Copy the apply_low_precision_attention reference, starting with "Rate this Page" and going on through "to a model.", and substitute "FP8 attention" for every "low-precision attention".
begin Source passage
Rate this Page

apply_low_precision_attention#

torchao.prototype.attention.apply_low_precision_attention(model: Module, backend: AttentionBackend | None = None, hadamard: HadamardMode = HadamardMode.NONE) Module[source][source]#

Apply low-precision attention to a model.

Must be called before torch.compile. KV caching should be disabled before calling (e.g., config.use_cache = False for HuggingFace models).

This replaces F.scaled_dot_product_attention with an FP8 SDPA for eager execution and sets a global pre-grad pass so that torch.compile will automatically fuse RoPE where detected.

Parameters:
  • model – The model to apply low-precision attention to.

  • backend – Backend to use. If None, auto-detected.
end Source passage
begin Material provided
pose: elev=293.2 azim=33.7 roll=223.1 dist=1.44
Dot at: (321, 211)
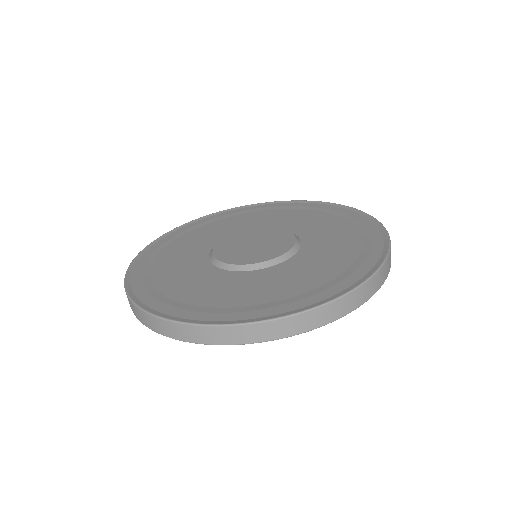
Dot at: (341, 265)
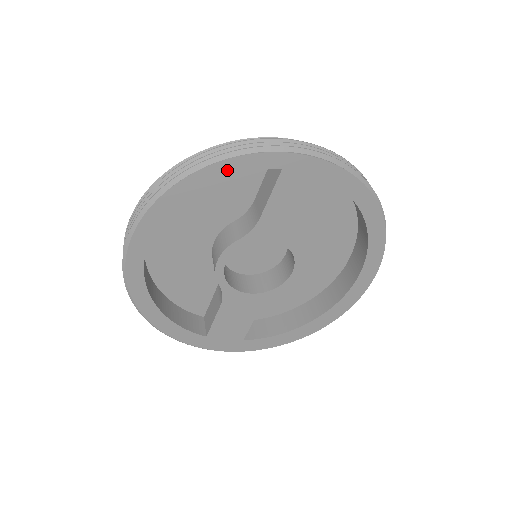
end Material provided
Expected answer |
Rate this Page

apply_low_precision_attention#

torchao.prototype.attention.apply_low_precision_attention(model: Module, backend: AttentionBackend | None = None, hadamard: HadamardMode = HadamardMode.NONE) Module[source][source]#

Apply FP8 attention to a model.